To fix Kuchar’s release, they worked on getting Matt’s club in a more laid-off position at the top of the backswing (i.e., pointing well left of the target line), so that he could close the clubface harder on the downswing and send the path of the club more around his body to the left, producing a slight fade, or left-to-right tee shot. When Kuchar is at his best off the tee and controlling the ball, it’s when he’s hitting a baby cut.

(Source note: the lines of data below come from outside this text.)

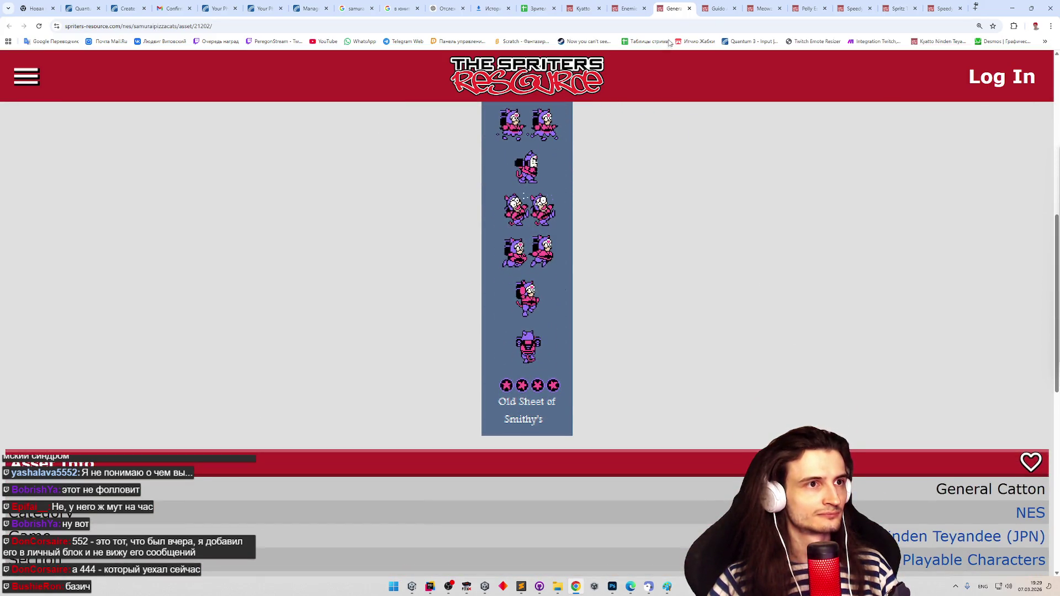
{"action": "left_click", "coordinate": [688, 9]}
{"action": "scroll", "coordinate": [707, 327], "scroll_direction": "down", "scroll_amount": 5}
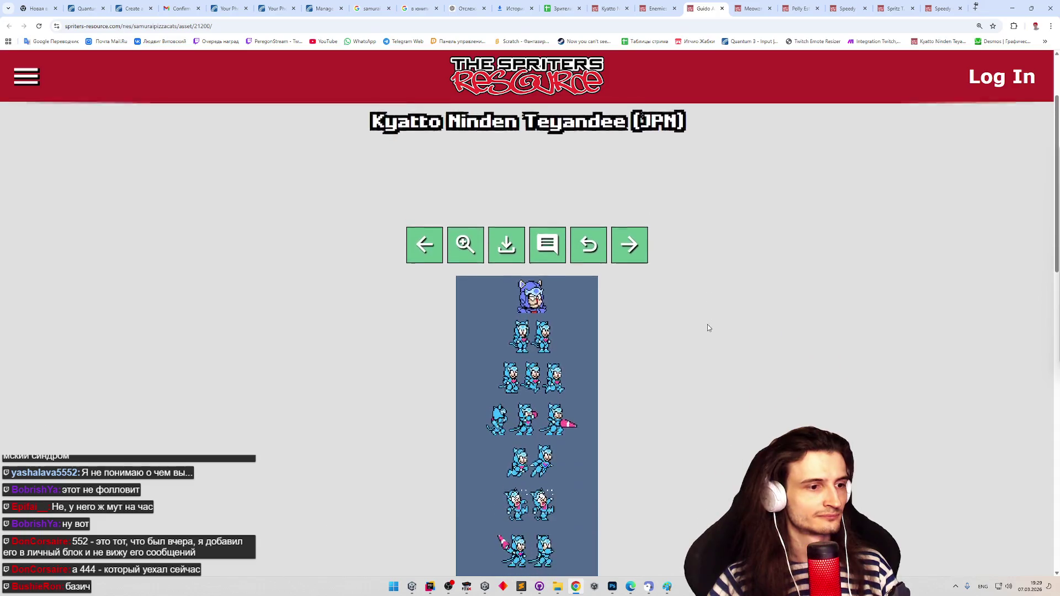
{"action": "scroll", "coordinate": [710, 331], "scroll_direction": "down", "scroll_amount": 4}
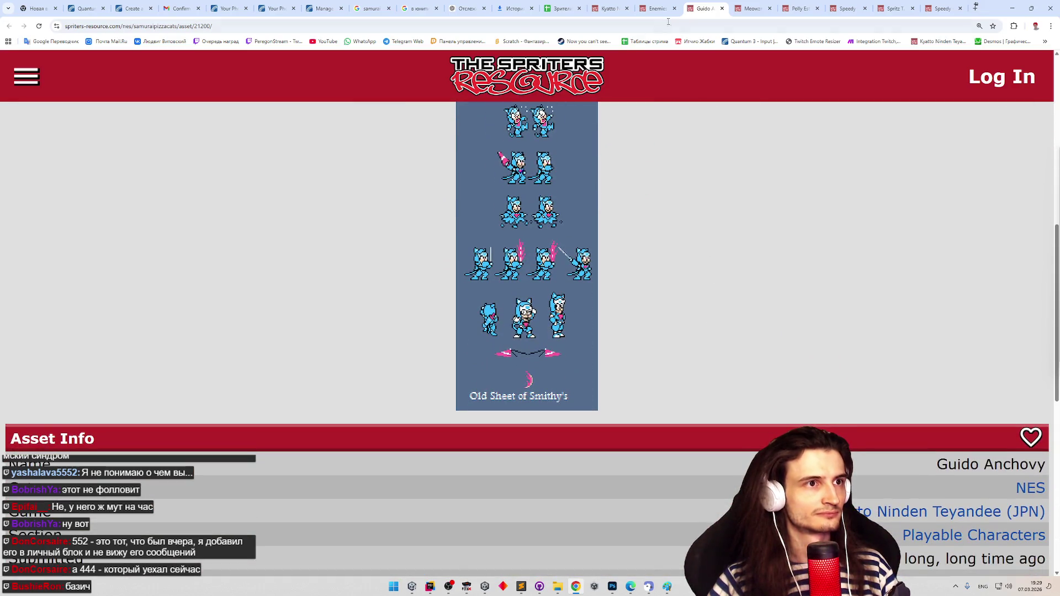
{"action": "left_click", "coordinate": [722, 9]}
{"action": "scroll", "coordinate": [747, 331], "scroll_direction": "down", "scroll_amount": 5}
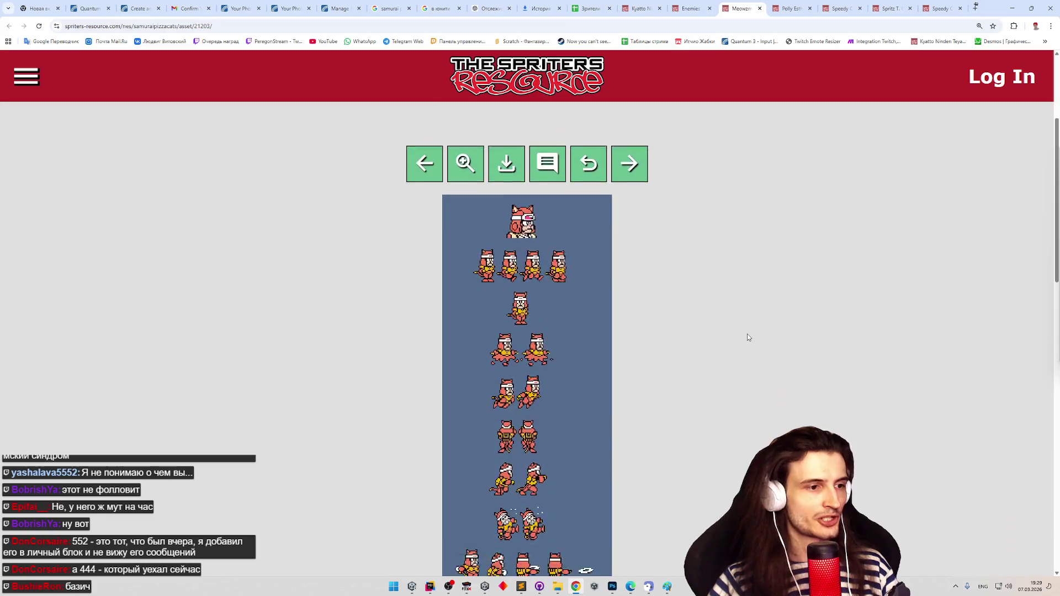
{"action": "middle_click", "coordinate": [749, 319]}
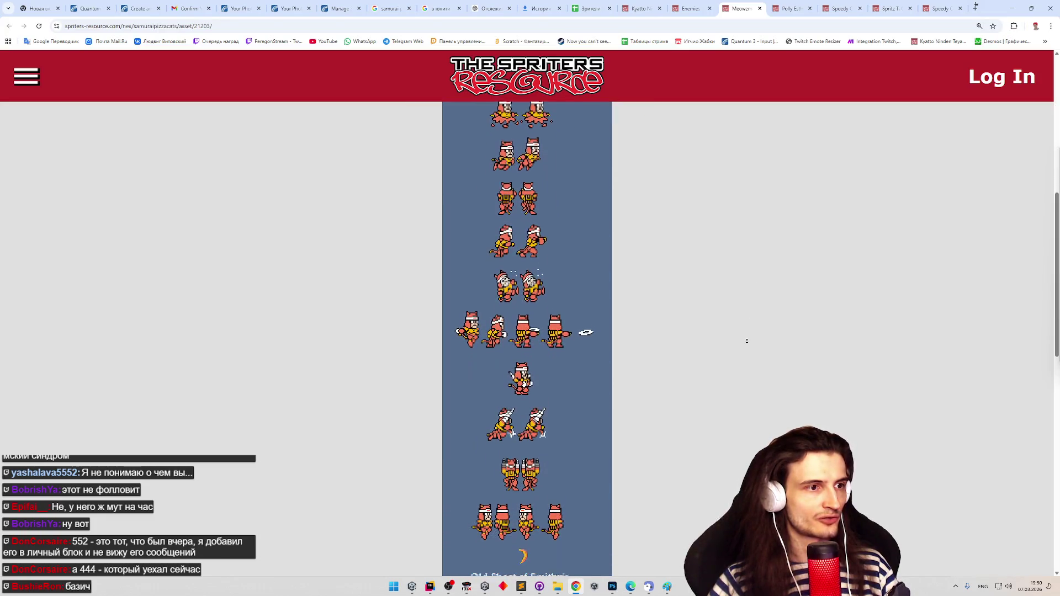
{"action": "middle_click", "coordinate": [748, 318]}
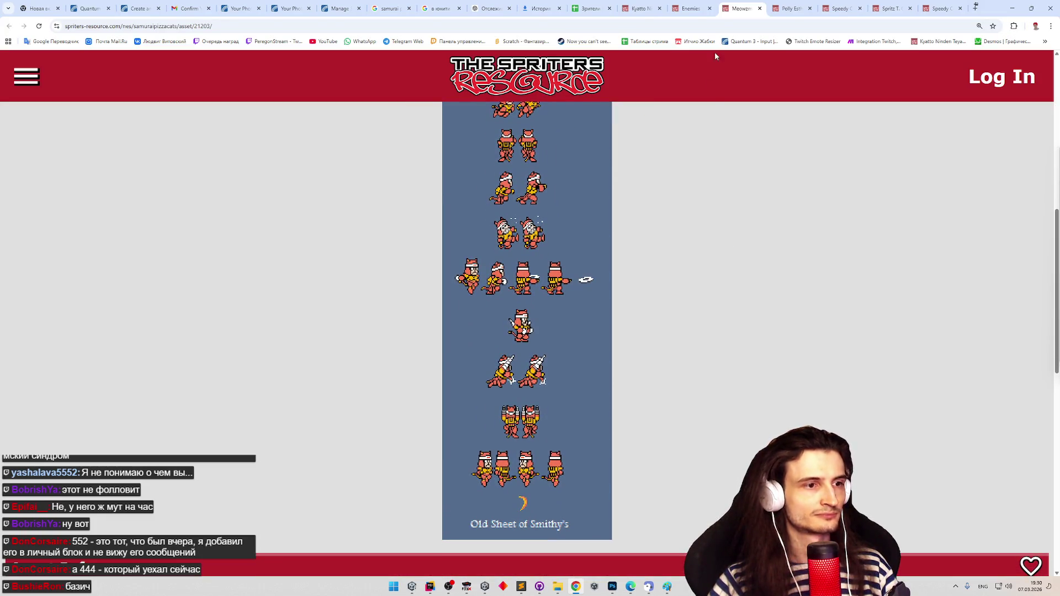
{"action": "left_click", "coordinate": [756, 8]}
Review and close the Polly Esther, Speedy Cerviche and Spritz T. Cat sheets
{"action": "scroll", "coordinate": [761, 313], "scroll_direction": "down", "scroll_amount": 4}
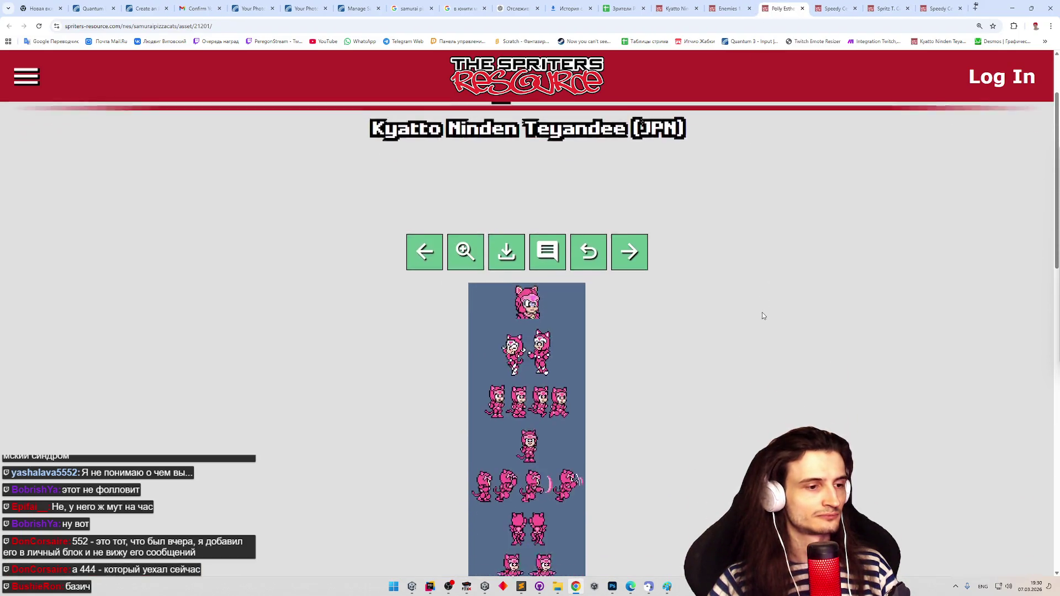
{"action": "scroll", "coordinate": [763, 316], "scroll_direction": "down", "scroll_amount": 4}
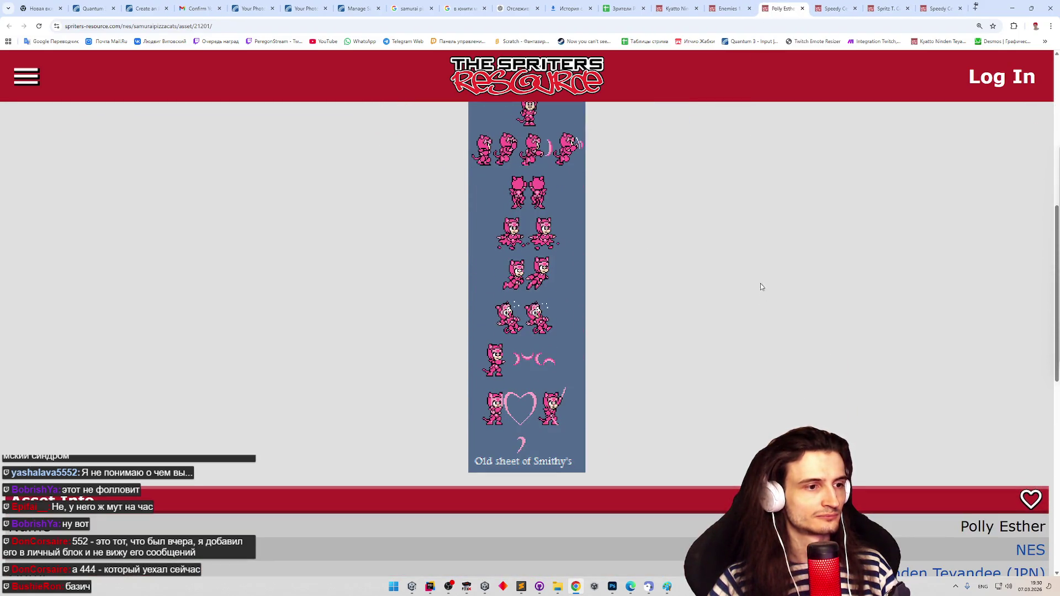
{"action": "left_click", "coordinate": [802, 9]}
{"action": "scroll", "coordinate": [774, 349], "scroll_direction": "down", "scroll_amount": 7}
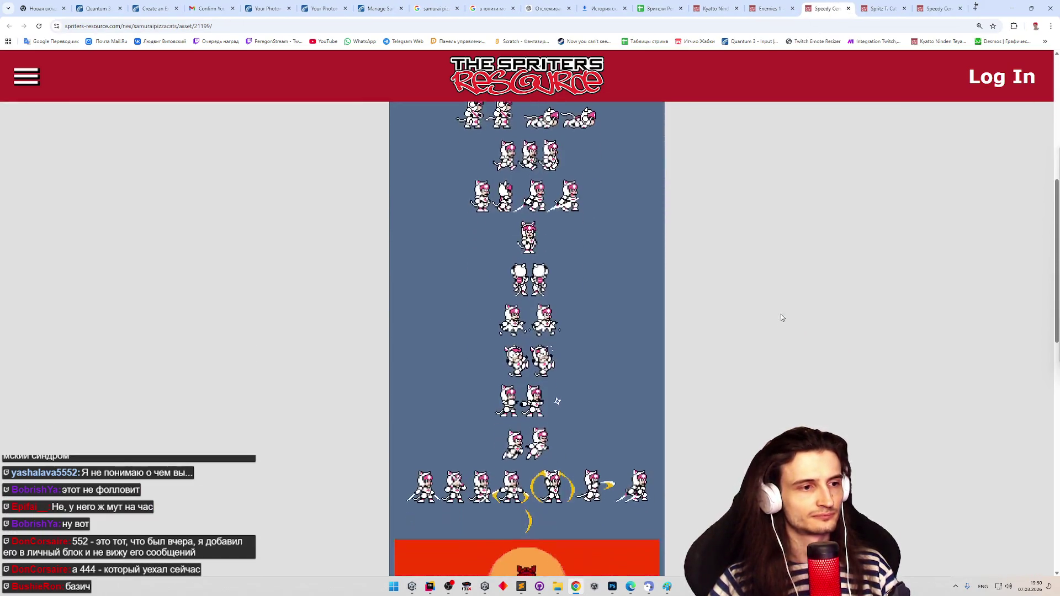
{"action": "left_click", "coordinate": [848, 9]}
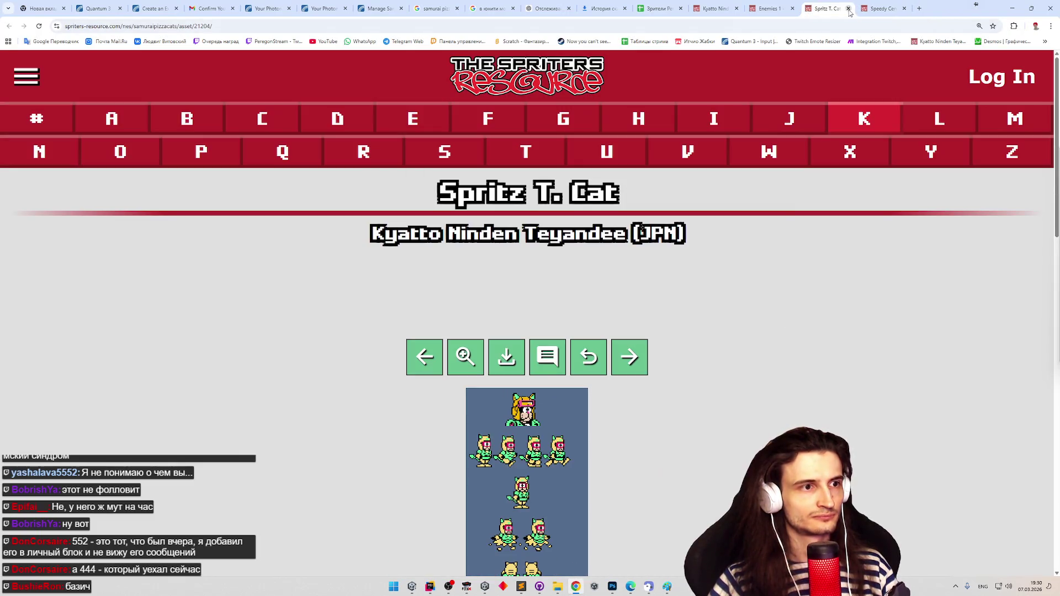
{"action": "scroll", "coordinate": [773, 344], "scroll_direction": "down", "scroll_amount": 8}
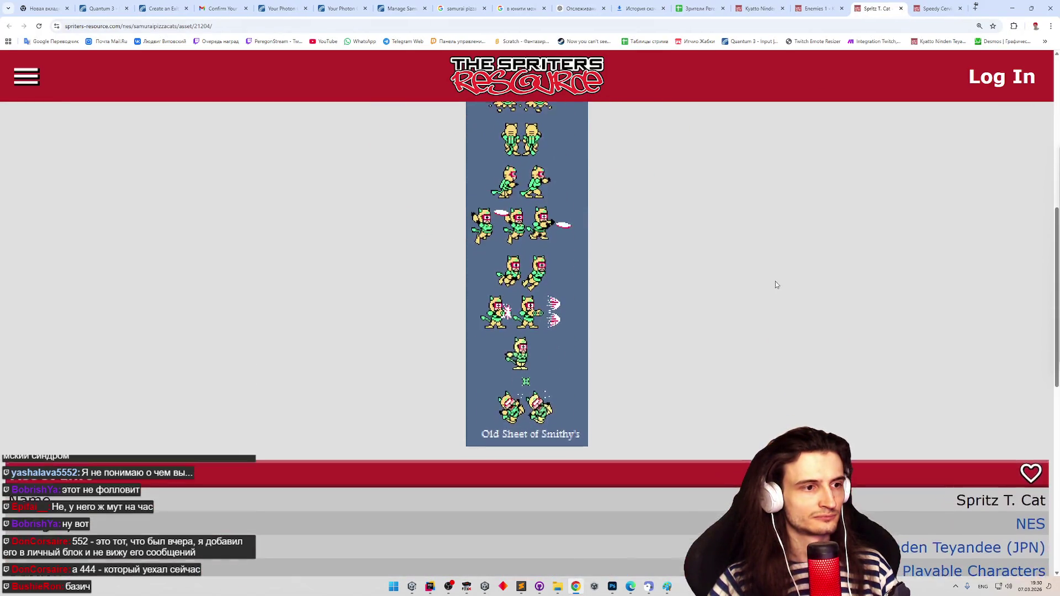
{"action": "middle_click", "coordinate": [789, 177]}
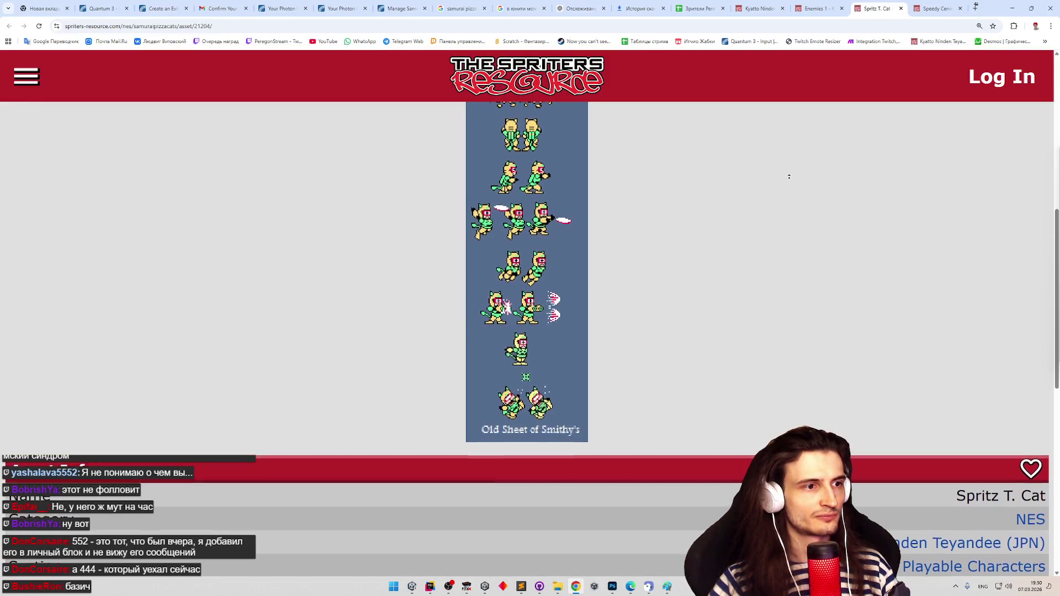
{"action": "left_click", "coordinate": [796, 175]}
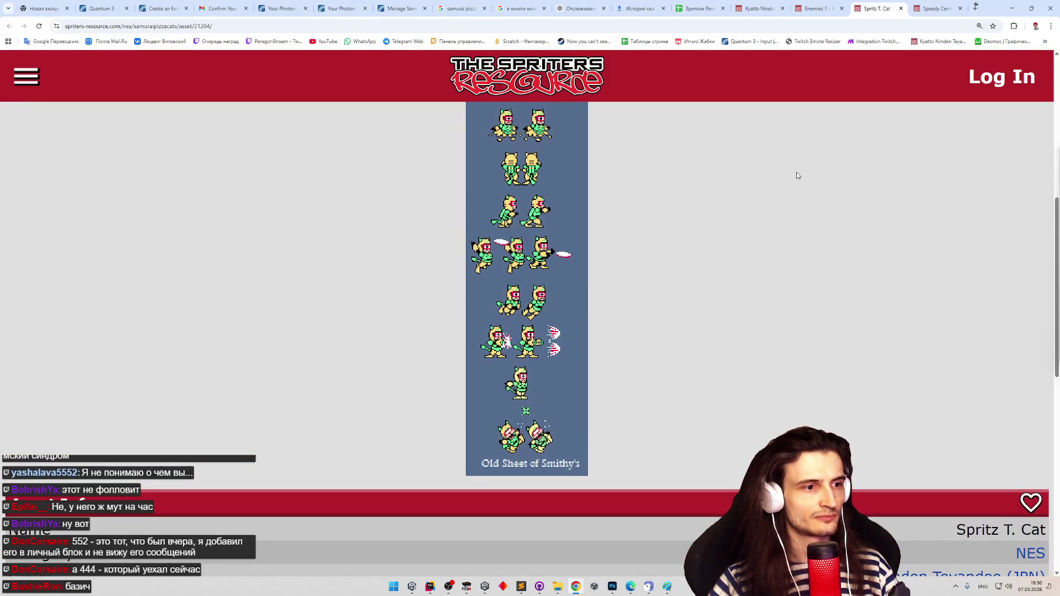
{"action": "left_click", "coordinate": [900, 9]}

“We all have our hot buttons and for most Tour players, including Matt, the hot button is the ball going left,” said O’Connell, who also teaches PGA Tour winner Hunter Mahan and former Dallas Cowboys quarterback turned CBS color analyst Tony Romo. “If Matt’s missing to the right, that doesn’t bother him, because then he feels like he can just close it harder. But when he misses left, then he doesn’t want to close it at all.”

Closing the clubface through impact to produce a fade might seem contradictory to most amateurs, says O’Connell, but it’s the difference between hitting a weak fade (or slice) and a more controlled, powerful fade.

“I want the face to be pretty square, maybe even slightly closed to the target,” said O’Connell. “I’m trying to get Matt to get the path of the clubhead to the left of his clubface, and that produces a released fade. Too many people think a fade is weak because all they do is hold the face open and turn their 6-iron into an 8-iron. The more Matt gets the path left of the face, the more the ball won’t go left.”